### Exercise input:
▬▬▬▬▬▬▬▬▬▬
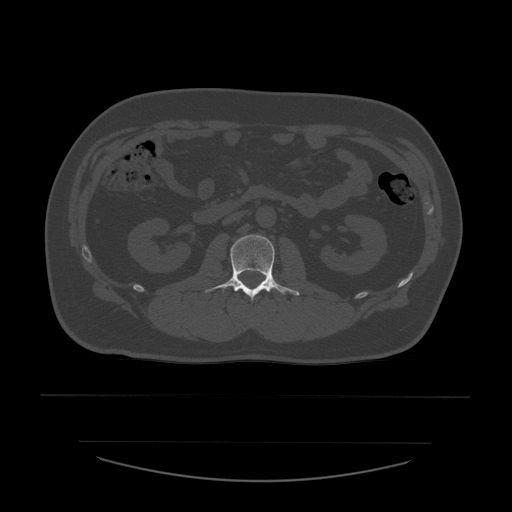
CT including the spine, one axial slice. Position 201 of 532 along the scan axis. Reconstruction kernel STANDARD. 120 kVp. Bone window (W 1800 / L 400 HU). 1.25 mm slice thickness. 512 × 512 image matrix. Patient age 44 years. From the clinical record (not read from this slice): primary cancer: soft tissue sarcoma.
Structures marked on this image (semi-automatic segmentation, software-assisted and operator-edited):
- L2 vertebra: bounding box <205,235,300,300> (left, top, right, bottom; pixels)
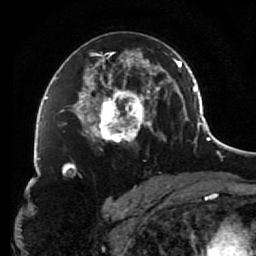
Breast MRI (dynamic contrast-enhanced), one axial slice; slice 46 of 80 in the series (ordered by position); cropped to one breast; dynamic contrast-enhanced series, time point 2 of 7 at this slice position (early post-contrast); 1.5 T; TE 2.6 ms, TR 5.6 ms; 2 mm slice thickness; 256 × 256 image matrix, field of view 160 × 160 mm. Female patient.
Annotated regions visible in this slice (semi-automatically segmented with operator editing):
- enhancing-tissue mask used for the functional tumour volume (all voxels passing the contrast-enhancement thresholds inside the analysis volume; usually the tumour): bounding box <85,48,156,145> (left, top, right, bottom; pixels)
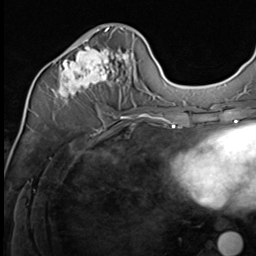
Breast MRI (dynamic contrast-enhanced), one axial slice; cropped to one breast; dynamic contrast-enhanced series, time point 2 of 9 at this slice position (early post-contrast); 3 T; TE 1.5 ms, TR 4.7 ms; 2.5 mm slice thickness; 256 × 256 image matrix, field of view 215 × 215 mm. Female patient.
Annotated regions visible in this slice (semi-automatic segmentation, software-assisted and operator-edited):
- enhancing-tissue mask used for the functional tumour volume (all voxels passing the contrast-enhancement thresholds inside the analysis volume; usually the tumour): bounding box [x1, y1, x2, y2] px = [52, 27, 133, 98]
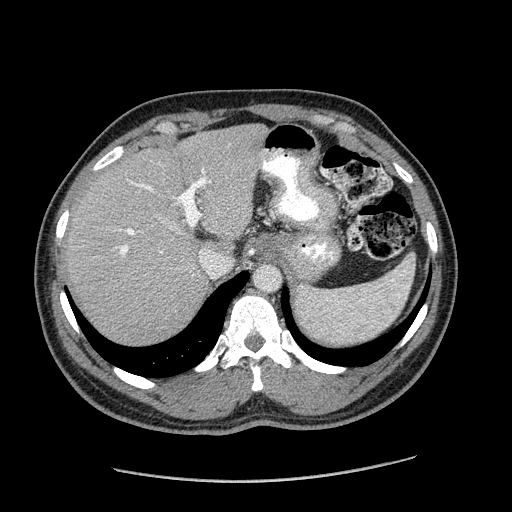
Contrast-enhanced abdominal CT (liver protocol), one axial slice; reconstruction kernel STANDARD; 120 kVp; soft-tissue window (W 400 / L 40 HU); 2.5 mm slice thickness; 512 × 512 image matrix, field of view 400 × 400 mm. Case-level facts recorded for this patient, not image findings: diagnosis: hepatocellular carcinoma (patient treated with transarterial chemoembolisation; whether this scan precedes or follows treatment is not stated here); TNM stage (as recorded): Stage-I; Child-Pugh class: A; tumour differentiation: well differentiated.
Structures marked on this image (semi-automatic segmentation, software-assisted and operator-edited):
- liver parenchyma outside the tumour (the mass and vessels are separate outlines, so this box may not span the whole liver): box from (x=64, y=124) to (x=266, y=344) px
- portal vein: (x=119, y=170)–(x=210, y=275)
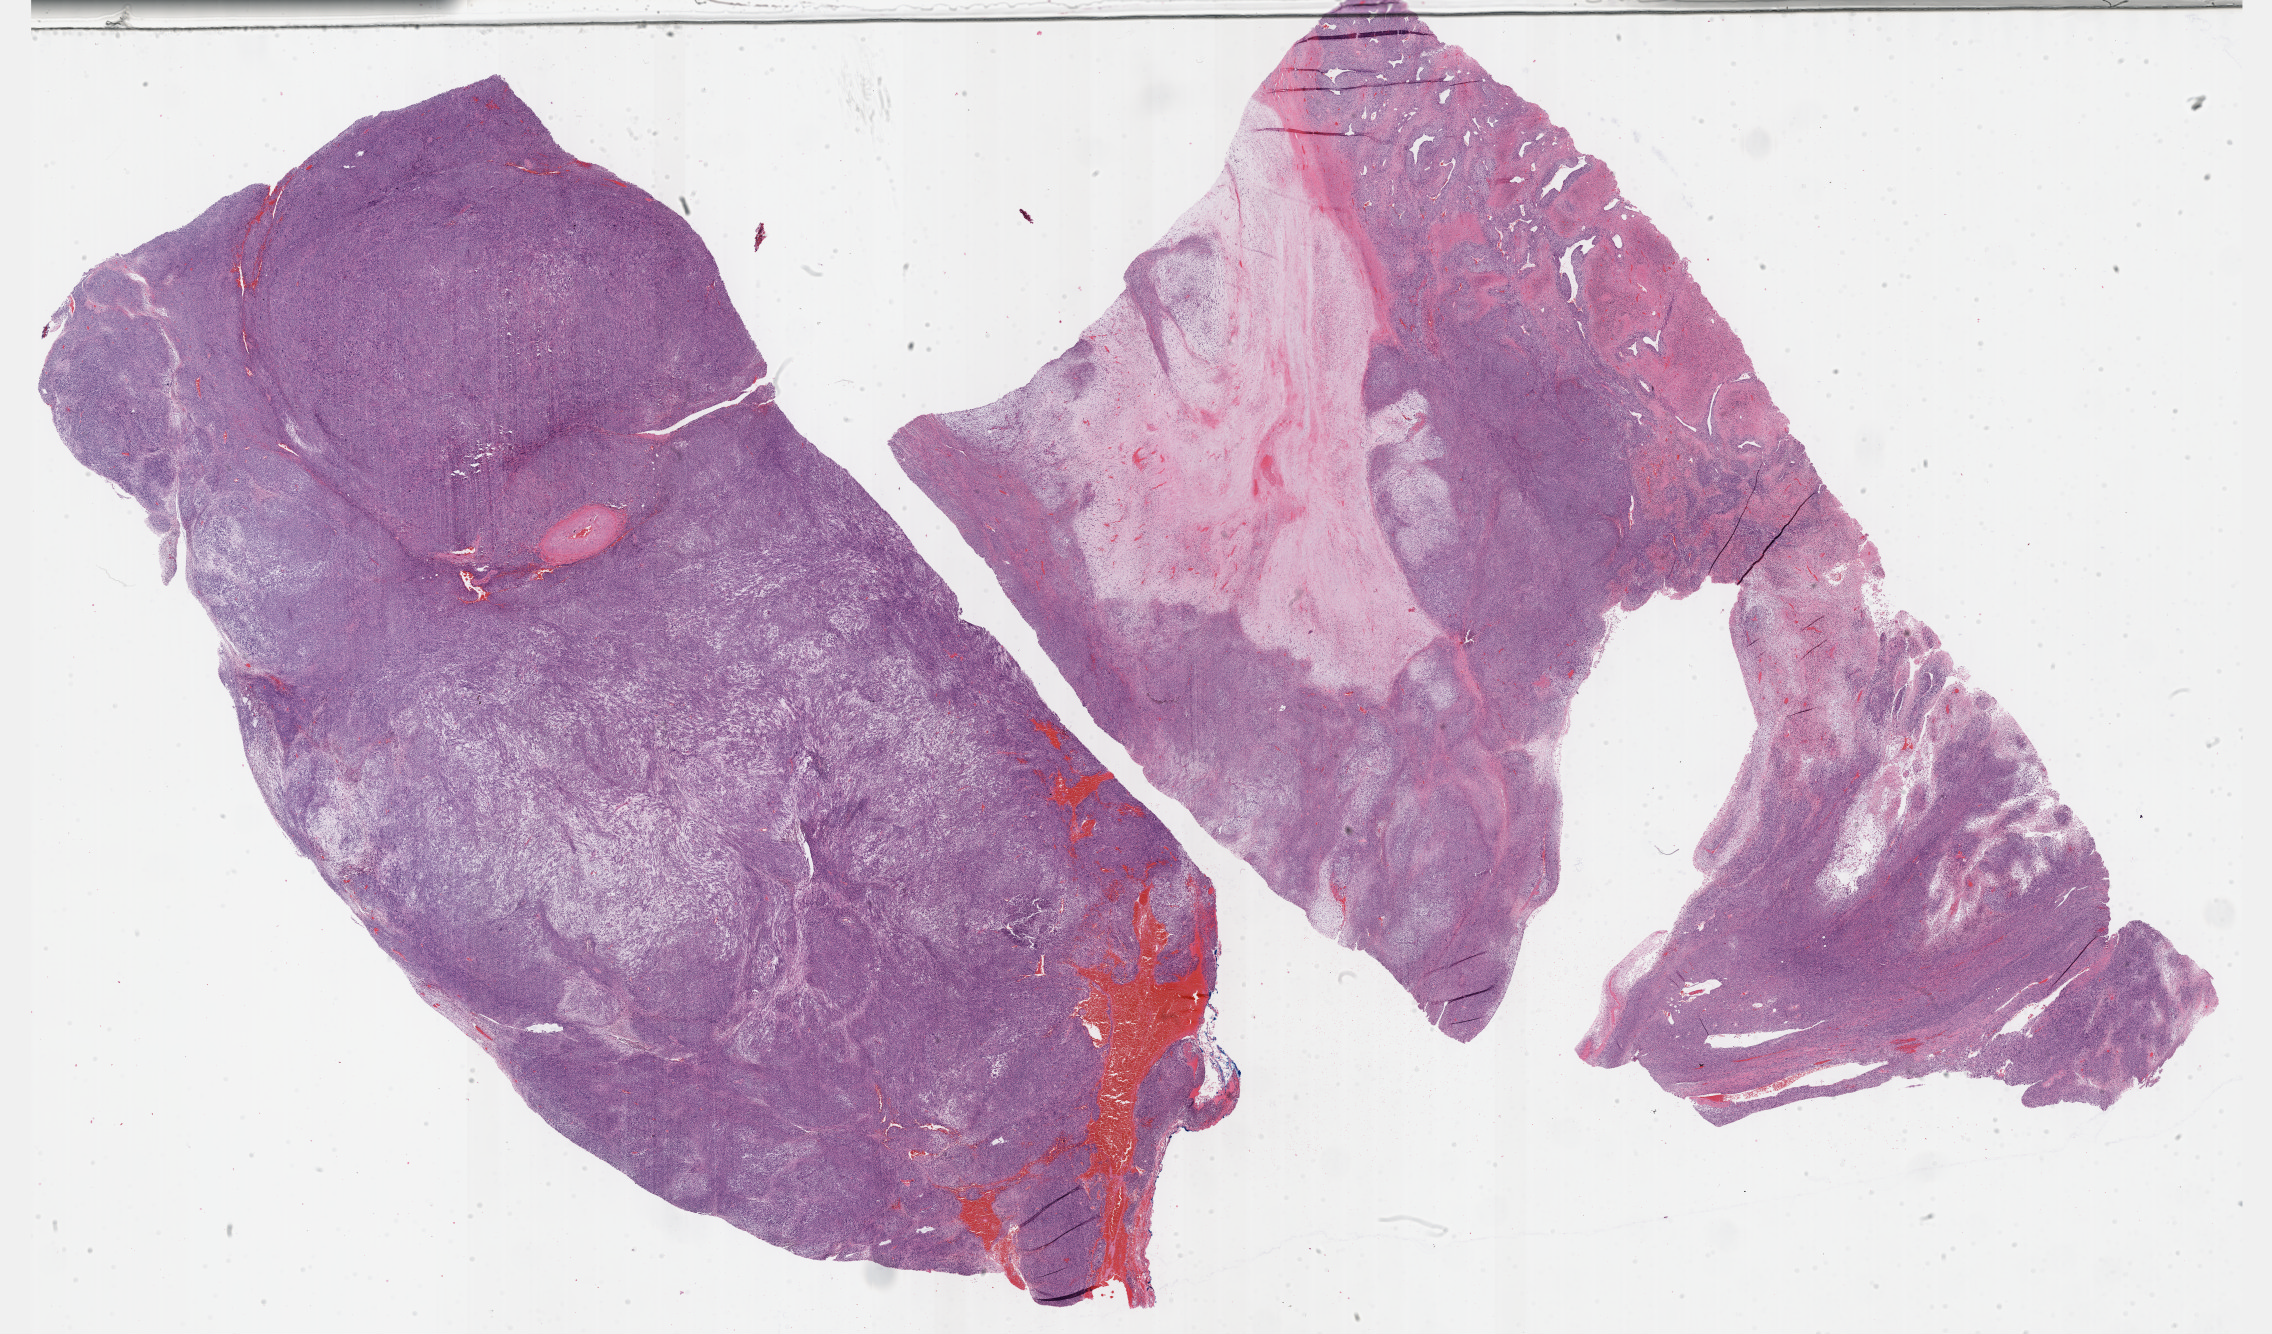
Hematoxylin and eosin (H&E) stained whole-slide image, low-resolution overview of the scanned area, about 36.7 x 21.6 mm; formalin-fixed paraffin-embedded (FFPE) diagnostic section; primary tumour sample from the connective, subcutaneous and other soft tissues. Patient: female, age at initial diagnosis 70 years.
• pathologic diagnosis: Undifferentiated sarcoma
▬▬▬▬▬▬▬▬▬▬
### Your goal:
Which of the lines in the material above contain "voxels"? Copy each one out.

### Task solution:
- enhancing-tissue mask used for the functional tumour volume (all voxels passing the contrast-enhancement thresholds inside the analysis volume; usually the tumour): bounding box <85,48,156,145> (left, top, right, bottom; pixels)
- enhancing-tissue mask used for the functional tumour volume (all voxels passing the contrast-enhancement thresholds inside the analysis volume; usually the tumour): bounding box [x1, y1, x2, y2] px = [52, 27, 133, 98]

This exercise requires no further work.